## PROMPT 1
Extract every line of the records below that contains the string "bass".
## PROMPT 2
Carry on writing the passage below about Andy, the zombie in an Undead Anonymous group, starting right after its final sentence.

## DOCUMENT PASSAGE
Consigned to the wine cellar of his parents' house, Andy would have been the loneliest, most miserable zombie in the world (especially since the car accident that killed him left him with an almost-useless left leg and damaged his vocal cords to the point that he can't actually speak) were it not for his local Undead Anonymous chapter. There, he is able to connect with other zombies like himself, develop friendships and even rediscover romance with a pretty young suicide victim.

Then he and his zombie friends meet Ray, a zombie who basically lives by his own rules and isn't about to let the Breathers push him around. When some dumb frat boy ambushes you and steals your arm, Ray's the kind of guy who will lead the raid to reclaim it. With the influence of Ray -- and his incredibly delicious "venison" jerky -- Andy's self-confidence begins to grow, and he and his undead compatriots start to take control of their undead lives.

[Stored entries]
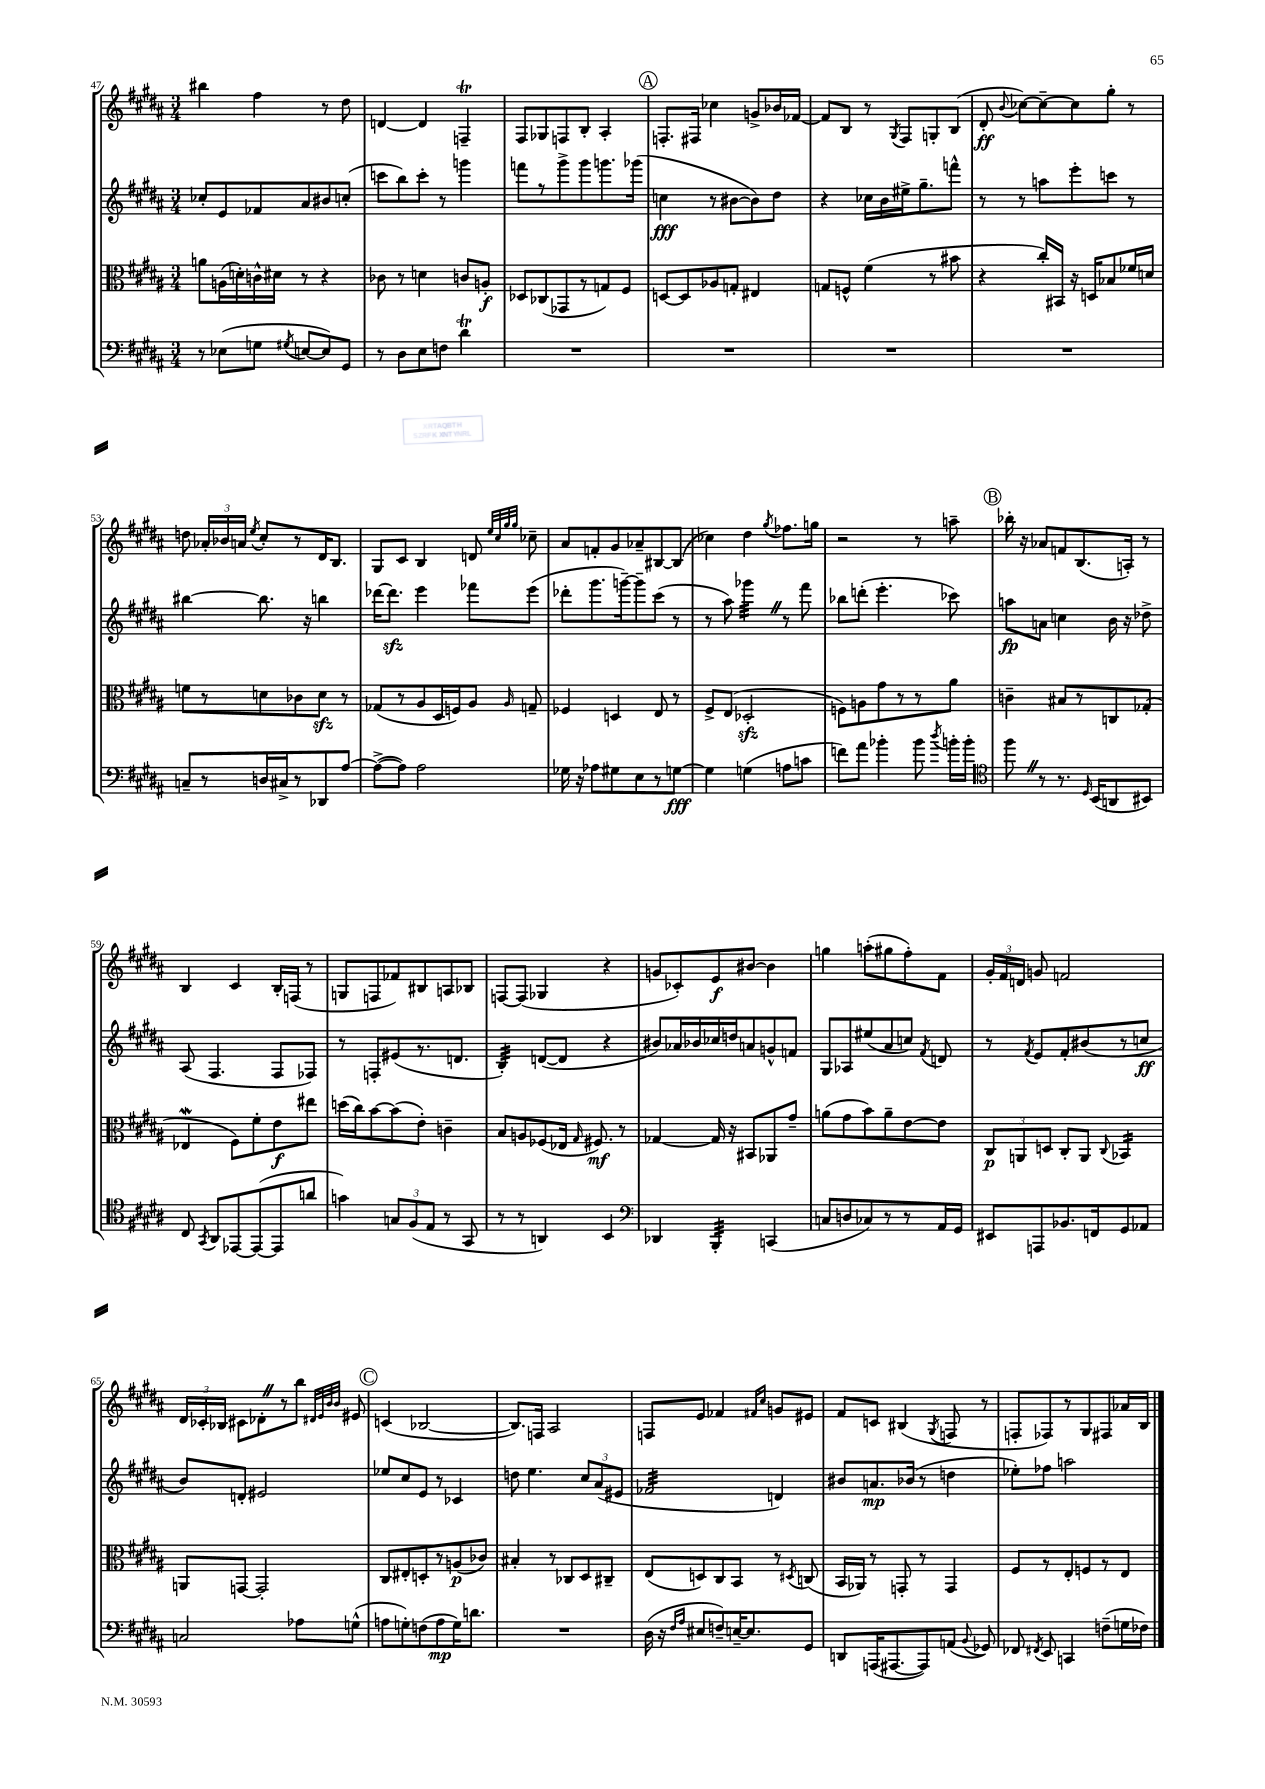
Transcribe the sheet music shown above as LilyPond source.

<<
\new StaffGroup <<
\new Staff = "s0" {
    \clef treble \key b \major \numericTimeSignature \time 3/4
    \autoBeamOff bis''4 fis''4 r8 dis''8 |
    d'4~ d'4 f4--\trill |
    fis8[ ges8 f8 b8]-. ais4-. |
    \mark \markup { \circle "A" } f8.[-. fis16] ces''4 g'8[-> bes'16 fes'16]~ |
    fes'8[ b8] r8 \acciaccatura { gis8 } fis8[ g8-. b8]( |
    dis'8-.\ff \appoggiatura { b'8 } ces''8[~) ces''8~-- ces''8 gis''8]-. r8 |
    d''8 \tuplet 3/2 { aes'16[-. bes'16 a'16] } \acciaccatura { e''8 } cis''8[-. r8 dis'16 b8.] |
    gis8[ cis'8] b4 d'8 \grace { e''32[ cis''32 gis''32 gis''32] } ces''8-- |
    ais'8[ f'8-. gis'8 aes'8-- bis8~ bis8]( |
    ces''4) dis''4 \acciaccatura { gis''8 } fes''8.[ g''16] |
    r2 r8 a''8-- |
    \mark \markup { \circle "B" } bes''16-. r16 aes'8[ f'8 b8.( a16]-.) r8 |
    b4 cis'4 b16[-. f16]( r8 |
    g8[ f8 fes'8) bis8 a8 bes8] |
    f8[~ f8]( ges4 r4 |
    g'8[ ces'8-.) e'8\f bis'8]~ bis'4 |
    g''4 a''8[-.( gis''8 fis''8-.) fis'8] |
    \tuplet 3/2 { gis'16[-. fis'16 d'16] } g'8 f'2 |
    \tuplet 3/2 { dis'16[ ces'16-. bes16] } cis'8[ des'8-. \once \override BreathingSign.text = \markup { \musicglyph "scripts.caesura.straight" } \breathe r8 b''8] \grace { dis'32[ e'32 b'32 b'32] } eis'8 |
    \mark \markup { \circle "C" } c'4( bes2~ |
    bes8.[) f16] ais2 |
    f8[ e'8] fes'4 \grace { fis'16[ cis''16] } g'8[ eis'8] |
    fis'8[ c'8] bis4( \acciaccatura { gis8 } f8 r8 |
    f8[-. fes8) r8 gis8 fis8 aes'16 b16] \bar "|." |
}
\new Staff = "s1" {
    \clef treble \key b \major \numericTimeSignature \time 3/4
    \autoBeamOff ces''8[-. e'8 fes'8 ais'8 bis'8 c''8]-.( |
    c'''8[ b''8) c'''8]-. r8 g'''4 |
    f'''8[ r8 gis'''8-> gis'''8 g'''8. ges'''16]( |
    \mark \markup { \circle "A" } c''4\fff r8 bis'8[~ bis'8) dis''8] |
    r4 ces''16[ b'16 eis''16-> gis''8.-- f'''8]-^ |
    r8 r8 a''8[ e'''8-. c'''8] r8 |
    bis''4~ bis''8. r16 b''4 |
    des'''16[~ des'''8.]\sfz e'''4 fes'''8[ e'''8]( |
    des'''8[-. gis'''8. g'''16~--) g'''8-- cis'''8]( r8 |
    r8 ais''8) ges'''4:32 \once \override BreathingSign.text = \markup { \musicglyph "scripts.caesura.straight" } \breathe r8 fis'''8 |
    bes''8[ d'''8]-.( e'''4.-. ces'''8) |
    \mark \markup { \circle "B" } a''8[\fp a'8] c''4 b'16 r16 des''8-> |
    ais8( fis4. fis8[ fes8]) |
    r8 f8[-. eis'8( r8. d'8.] |
    b4:32-.) d'8[~( d'8] r4 |
    bis'8[) aes'16 bes'16 ces''16 d''16 a'8 g'8-^ f'8] |
    gis8[ aes8 eis''8( ais'8 c''8]) \acciaccatura { fis'8 } d'8 |
    r8 \acciaccatura { fis'8 } e'8[ fis'8-. bis'8( r8 c''8]\ff |
    b'8[) d'8]-. eis'2 |
    \mark \markup { \circle "C" } ees''8[ cis''8 e'8] r8 ces'4 |
    d''8 e''4. \tuplet 3/2 { cis''8[ ais'8( eis'8] } |
    fes'2:32 d'4) |
    bis'8[ a'8.\mp bes'16]( r8 d''4 |
    ees''8[-.) fes''8] a''2 \bar "|." |
}
\new Staff = "s2" {
    \clef alto \key b \major \numericTimeSignature \time 3/4
    \autoBeamOff a'8[ a16( d'16-.) c'16-^ dis'16] r8 r4 |
    ces'8 r8 d'4 c'8[ a8]-.\f |
    des8[ ces8( ges,8 r8 g8) fis8] |
    \mark \markup { \circle "A" } d8[~ d8 aes8 g8]-. eis4 |
    g8[ f8]-^ fis'4( r8 bis'8 |
    r4 cis''16[-.) bis,16] r16 d16[ bes8 fes'16 d'16] |
    f'8[ r8 d'8 ces'8 d'8]\sfz r8 |
    ges8[( r8 ais8 dis16 f16) ais8] \grace { ais16 } g8-- |
    fes4 d4 e8 r8 |
    fis8[-> e8]( des2-.\sfz |
    f8[) a8 gis'8 r8 r8 ais'8] |
    \mark \markup { \circle "B" } c'4-- bis8[ r8 c8 ges8]-.( |
    ees4\mordent fis8[) fis'8-. e'8\f eis''8] |
    d''16[( cis''16) b'8~ b'8( e'8]-.) c'4-- |
    b8[ a8 fes8( ees16] \grace { gis16 } fis8.\mf) r8 |
    ges4~ ges16 r16 bis,8[ aes,8 gis'8]-- |
    a'8[( gis'8 b'8) a'8-- e'8~ e'8] |
    \tuplet 3/2 { cis8[\p a,8 d8] } cis8[-. a,8] \appoggiatura { cis8 } bes,4:16 |
    a,8[ g,8]~ g,2-. |
    \mark \markup { \circle "C" } cis8[ eis8-. d8-. r8 a8\p( ces'8]) |
    bis4-. r8 ces8[ dis8 cis8]-- |
    e8[( d8) cis8 b,8] r8 \acciaccatura { dis8 } c8( |
    b,16[ aes,16]) r8 g,8-. r8 g,4 |
    fis8[ r8 e8-. f8 r8 e8] \bar "|." |
}
\new Staff = "s3" {
    \clef bass \key b \major \numericTimeSignature \time 3/4
    \autoBeamOff r8 ees8[( g8] \acciaccatura { gis8 } e8[~ e8) gis,8] |
    r8 dis8[ e8 f8] dis'4\trill |
    R2. |
    \mark \markup { \circle "A" } R2. |
    R2. |
    R2. |
    c8[-- r8 d16 cis16-> r8 des,8 ais8]~ |
    ais8[~->( ais8]) ais2 |
    ges16 r16 aes8[ gis8 e8 r8 g8]~\fff |
    g4 g4( a8[ c'8] |
    f'8[) ais'8] bes'4-. bes'8 \acciaccatura { dis''8 } b'16[-. b'16]-. |
    \mark \markup { \circle "B" } \clef tenor fis''8 \once \override BreathingSign.text = \markup { \musicglyph "scripts.caesura.straight" } \breathe r8 r8. \grace { dis16 } b,16[( a,8 bis,8]) |
    cis8 \acciaccatura { gis,8 } ais,8[ ees,8~ ees,8~( ees,8 a'8] |
    g'4) \tuplet 3/2 { g8[ fis8( e8] } r8 gis,8 |
    r8 r8 a,4) b,4 |
    \clef bass des,4 b,,4:32-. c,4( |
    c8[ d8 ces8) r8 r8 ais,16 gis,16] |
    eis,8[ a,,8 bes,8. f,16 gis,8 aes,8] |
    c2 aes8[ g8]-^( |
    \mark \markup { \circle "C" } a8[ g8-.) f8( a8\mp g16) d'8.] |
    R2. |
    dis16( r16 \grace { fis16[ ais16] } eis8[ f8--) e16~-- e8. gis,8] |
    d,8[ a,,16( ais,,8.~ ais,,8) a,8]( \appoggiatura { b,8 } ges,8) |
    fes,8 \acciaccatura { fis,8 } e,8 c,4 f8[--( g16 fes16]) \bar "|." |
}
>>
>>
\layout { \context { \Score currentBarNumber = #47 } }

## TASK RESPONSE 1
    \clef bass \key b \major \numericTimeSignature \time 3/4
    \clef bass des,4 b,,4:32-. c,4( |

## TASK RESPONSE 2
Don't get too caught up in the "zombie comedy romance" tag pinned on this novel, and don't look upon this book as a dark comedy and nothing more. While the story is overflowing with crazy zombie (mis)adventures and serves up more laughs than you're likely to find outside of a Terry Pratchett fantasy novel, it also has a few genuinely tragic moments and features several sublayers of a serious nature. For example, one can easily draw a number of parallels between the treatment of zombies in the novel and the extent of prejudice and second-class treatment shown to certain minorities in the real world.

If there has ever been a zombie novel that those with no interest in the zombie genre can appreciate and enjoy, it is this one. That being said, though, zombies will be zombies -- and some readers will undoubtedly be turned off by some of the things zombies do (no matter how stylishly Browne describes them).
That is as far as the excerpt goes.